What's Going on in the Church?

"John, could we get together this week? I want to find out what's really going on in the church."

The person asking is a friend, a retired military chaplain. Even though he spent most of his professional life serving the spiritual needs of the highly diverse military population, he retains a keen interest in the Adventist system. He figures that I--a current employee and former editor of Adventist Today--have my fingers on the pulse of the denomination.

I don't. And there is an even more significant barrier to our conversation. When Larry says "Church" he means the denominational system--committees, presidents, elections, policies, funding streams, institutions. When I hear "Church," I think of the several hundred people who are in my phone book because of my title, Pastor. People I've done funerals or weddings for. Relatives of church members who once or twice in their lives have needed the services of a clergyman. My wife's horse trainer who feels safer talking to me about "God stuff" than to the priest at the where he's a member. The Church of God pastor working as a hospital chaplain who finds our congregation a safer, sweeter home for his family than the local congregations of his own denomination. The young people who haven't lived here for years, but still count North Hill as their church and me as their pastor when they have need a preacher's word or service.

So, what's going on in the church? Pat's having surgery for cancer today. Gresford, Judith and Tawny are thinking about how to bring the format of our worship service into the third millennium. Dee is planning our late-night Christmas Eve service. Gary and Eric are preparing for baptism. Gary's life is full of problems. Eric's is full of promise. What does baptism mean in those different contexts? Bill wonders how to make sense of "God is love" and the observable "unlove" of the world. Henry is asking what is left to believe in if creation is ancient and the New Testament is not absolutely inerrant. I'm preaching through the book of Revelation, tyring to persuade my congregation it is really about grace and peace instead of doom and plagues. Several women who are relatively new to our congregation are trying to figure out how to break into the cliques of old timers.

What's going on in the church? People are trying to access God's help to deal with alcoholism, marriage, parenting, failing bodies, aging parents, lost jobs, unwanted singleness, depression, in-law troubles, game-addicted children.

I'm paid by the denominational system. My little local community could not exist apart from the institutions and social networks of the denomination. So I owe it respect. But the people in my phone book are so fascinating, so challenging, so all-engrossing that when I'm asked about the church I don't think about Pardon Mwansa, Lowell Cooper, Juan Prestol, Clifford Goldstein, Max Torkelson, Don Schneider, Angel Rodriguez.
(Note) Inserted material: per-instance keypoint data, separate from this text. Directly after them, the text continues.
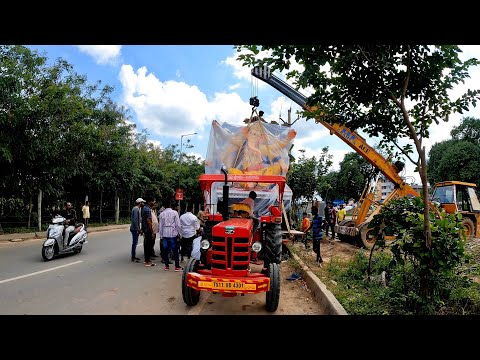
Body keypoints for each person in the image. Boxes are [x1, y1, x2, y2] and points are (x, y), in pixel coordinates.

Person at [159, 199, 183, 271]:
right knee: (175, 250)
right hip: (173, 233)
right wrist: (180, 233)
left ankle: (166, 266)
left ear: (164, 206)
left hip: (165, 233)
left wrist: (161, 236)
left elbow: (160, 225)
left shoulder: (162, 214)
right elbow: (178, 225)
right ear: (170, 205)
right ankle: (177, 266)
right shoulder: (175, 213)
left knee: (165, 250)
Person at [141, 196, 156, 267]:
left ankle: (148, 260)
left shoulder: (145, 208)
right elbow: (149, 221)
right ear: (150, 201)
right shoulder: (147, 209)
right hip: (147, 229)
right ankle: (147, 261)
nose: (154, 203)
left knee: (147, 244)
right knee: (148, 245)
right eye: (153, 201)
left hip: (145, 229)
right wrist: (152, 231)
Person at [130, 198, 145, 262]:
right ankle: (133, 256)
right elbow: (135, 220)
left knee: (135, 242)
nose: (143, 204)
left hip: (134, 228)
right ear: (140, 203)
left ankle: (133, 256)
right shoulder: (136, 209)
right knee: (135, 243)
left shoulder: (137, 209)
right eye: (142, 202)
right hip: (134, 229)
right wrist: (138, 229)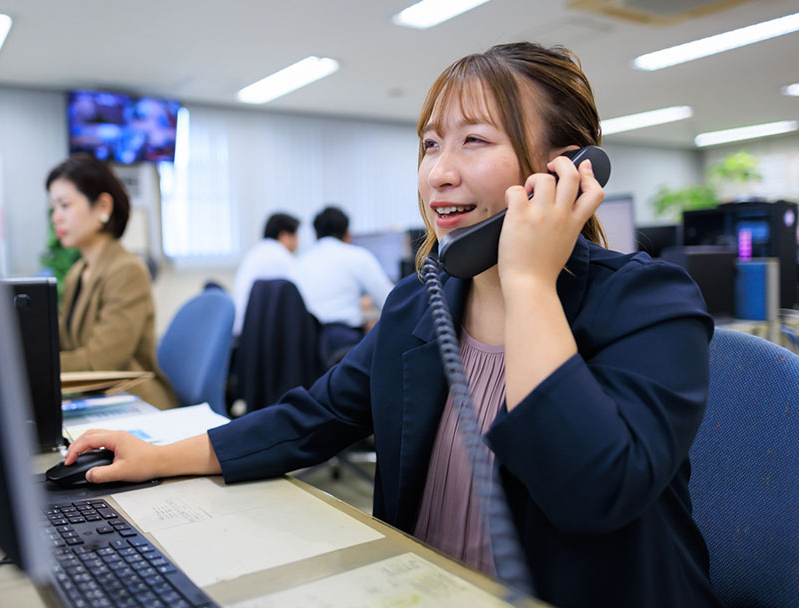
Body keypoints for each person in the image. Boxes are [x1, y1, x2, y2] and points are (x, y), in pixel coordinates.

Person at [62, 42, 719, 607]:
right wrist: (157, 456)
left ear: (566, 173)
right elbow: (313, 418)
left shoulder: (650, 303)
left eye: (474, 140)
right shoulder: (420, 303)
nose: (438, 171)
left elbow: (591, 490)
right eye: (430, 144)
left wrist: (528, 283)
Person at [47, 154, 177, 410]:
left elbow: (101, 360)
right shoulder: (78, 272)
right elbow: (62, 337)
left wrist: (37, 365)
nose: (56, 217)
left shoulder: (127, 271)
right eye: (54, 207)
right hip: (97, 399)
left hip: (136, 403)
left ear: (103, 207)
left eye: (64, 205)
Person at [290, 206, 394, 358]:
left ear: (316, 234)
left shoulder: (299, 261)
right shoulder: (358, 256)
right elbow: (390, 301)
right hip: (342, 343)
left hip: (304, 345)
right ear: (347, 234)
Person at [231, 213, 300, 336]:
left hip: (243, 330)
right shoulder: (280, 256)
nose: (298, 242)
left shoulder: (256, 252)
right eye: (295, 236)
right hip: (256, 331)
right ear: (284, 236)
Instead I see the faces and imagine the stories of a few hundred people near Tacoma, WA.

For me, that's what's going on in the church.

2 comments:

Anonymous said...

I think it is not surprising that your friend has a different expectation of what the “church” is than you do. We use the same word, church, to describe very different things. The local church, the regional conference, the division and the General Conference are all my church. They are all so different, yet we could point to any one of them and say it is “the church”.

I tend to think of it like Ken Wilbur’s idea of holism where everything in the world has dual nature. It is whole unto itself, but it is also part of some larger whole (Brief History of Everything, Wikipedia). Just as individual gas atoms of hydrogen and oxygen can combine to form water, a very different new substance, so too do individual people gather to form churches, local churches form regional conferences and so on. The key thing, I think, is that each level of combination creates a new thing that transcends (or goes beyond in some sense) and includes the individuals of which it is composed. The new thing is very different from the individuals it is made from.

Bulworth said...

I really liked your examples of those who may either go to church elsewhere or who belong to another denomination, but who are yet your church.